A couple of decades ago, all the big personal computer makers except Apple (AAPL) ceded the development of software to Microsoft (MSFT). The inevitable result was that PCs became commodities, running identical programs on nearly identical hardware. Manufacturers are now fighting this trend, none more so than Hewlett-Packard (HPQ). Its ad slogan asserts that "the computer is personal again." The TouchSmart IQ506 shows HP means business.
The TouchSmart is an all-in-one computer like Apple's iMac, with a 22-inch touch-sensitive display. I was not terribly impressed by the first TouchSmart when it came out early last year. But the new model is better looking, about $500 cheaper at $1,299, and perhaps most important, has considerably better touch software.
Actually, there are two sets of programs available: the standard Windows environment and HP's touch-control applications. To get to the latter, you tap a "TouchSmart" icon on your desktop, which calls up two rows of "tiles." The large ones in the top row are for touch-controlled applications HP thinks you will use frequently, including media players, a picture manager, a novel family bulletin board, and a calendar. The lower row is mostly standard Windows applications, but you can edit the list to add or remove programs or move them between rows by dragging them.
A common mistake in the design of touch interfaces is to treat the human finger as though it were some sort of mouse. HP's TouchSmart programs are different. They dispense with cursors and scroll bars—when you can put your finger directly on the screen you don't need a cursor to tell you where you are pointing. To move an object, you touch it with a finger and drag it to its new location. Sliding your finger up and down or sideways smoothly scrolls the display, while a quick flick of the finger results in a fast scroll. Alas, the resemblance to Apple's iPhone stops short of the ability to resize images by pinching or stretching them.
As long as you're using HP's TouchSmart applications, this computer delivers on its promises. The music player displays your albums either in a rectangular grid or a circular arrangement, and you browse through them by swiping a finger across the screen. Tapping an album cover shows its contents, and you create playlists by dragging and dropping tracks. But there's no integrated music store, and if you switch to Apple's iTunes, you lose the special touchscreen features.

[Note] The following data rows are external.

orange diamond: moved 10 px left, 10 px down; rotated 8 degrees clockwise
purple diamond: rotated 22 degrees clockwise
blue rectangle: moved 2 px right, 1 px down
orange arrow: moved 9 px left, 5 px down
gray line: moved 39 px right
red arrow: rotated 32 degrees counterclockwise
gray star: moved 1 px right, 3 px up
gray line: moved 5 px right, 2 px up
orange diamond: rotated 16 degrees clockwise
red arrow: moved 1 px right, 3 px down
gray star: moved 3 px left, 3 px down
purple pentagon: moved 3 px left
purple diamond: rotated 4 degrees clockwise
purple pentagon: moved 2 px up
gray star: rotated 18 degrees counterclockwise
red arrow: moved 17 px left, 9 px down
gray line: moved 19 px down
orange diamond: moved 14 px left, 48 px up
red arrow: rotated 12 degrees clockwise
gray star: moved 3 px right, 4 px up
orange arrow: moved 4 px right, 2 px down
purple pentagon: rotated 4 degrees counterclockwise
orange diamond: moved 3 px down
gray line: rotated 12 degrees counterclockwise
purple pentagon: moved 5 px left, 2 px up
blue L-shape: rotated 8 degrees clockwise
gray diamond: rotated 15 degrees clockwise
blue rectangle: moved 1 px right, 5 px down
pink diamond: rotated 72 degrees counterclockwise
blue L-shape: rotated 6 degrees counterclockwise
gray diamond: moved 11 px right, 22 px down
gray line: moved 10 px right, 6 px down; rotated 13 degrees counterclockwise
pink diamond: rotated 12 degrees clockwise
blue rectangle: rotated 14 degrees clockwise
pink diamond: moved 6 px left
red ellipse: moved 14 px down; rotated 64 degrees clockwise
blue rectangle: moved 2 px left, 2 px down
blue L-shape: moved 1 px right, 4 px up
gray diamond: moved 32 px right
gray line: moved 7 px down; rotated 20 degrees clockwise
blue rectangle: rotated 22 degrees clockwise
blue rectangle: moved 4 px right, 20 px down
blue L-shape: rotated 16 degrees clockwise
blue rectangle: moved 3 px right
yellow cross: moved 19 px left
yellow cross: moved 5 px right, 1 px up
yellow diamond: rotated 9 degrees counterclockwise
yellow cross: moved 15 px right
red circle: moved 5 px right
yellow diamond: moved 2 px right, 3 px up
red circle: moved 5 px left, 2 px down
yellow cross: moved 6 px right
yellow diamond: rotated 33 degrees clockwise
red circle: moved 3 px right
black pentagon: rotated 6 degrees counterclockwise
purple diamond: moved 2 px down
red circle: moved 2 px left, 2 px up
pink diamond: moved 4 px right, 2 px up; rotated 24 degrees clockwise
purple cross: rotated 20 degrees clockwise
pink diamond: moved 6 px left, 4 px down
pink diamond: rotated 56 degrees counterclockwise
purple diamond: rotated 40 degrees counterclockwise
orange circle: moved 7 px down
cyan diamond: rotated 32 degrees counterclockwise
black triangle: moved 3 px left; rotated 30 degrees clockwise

The photo application automatically gathers all the pictures on your hard drive. (Oddly, that included the album cover art from my music collection.) The program includes some very basic editing tools and, of course, the opportunity to upload pictures to HP's Snapfish print service.
HP assumes the TouchSmart will be a shared family computer. So it provides a handy "notes" application based on a Post-it Notes metaphor. You can share typed, handwritten, or even voice notes, which you create simply by speaking within range of the TouchSmart's microphone.
Once you leave the special TouchSmart programs, you are back in the world of ordinary applications for the Windows desktop, where touch becomes just a mouse substitute. The effect is vaguely disconcerting, though HP does include a touch-enhanced version of Internet Explorer with extra-large scroll bars and buttons. It also provides a wireless mouse and keyboard for when you're working in Windows mode.
The user interface based on mice, windows, and icons has been with us for a quarter century, and while it has served us well, technologies such as touch are creating new possibilities. There is only so much that computer manufacturers dependent on Windows can do, but it's good to see a company such as HP getting back into the game and trying out innovations where Microsoft fails to tread.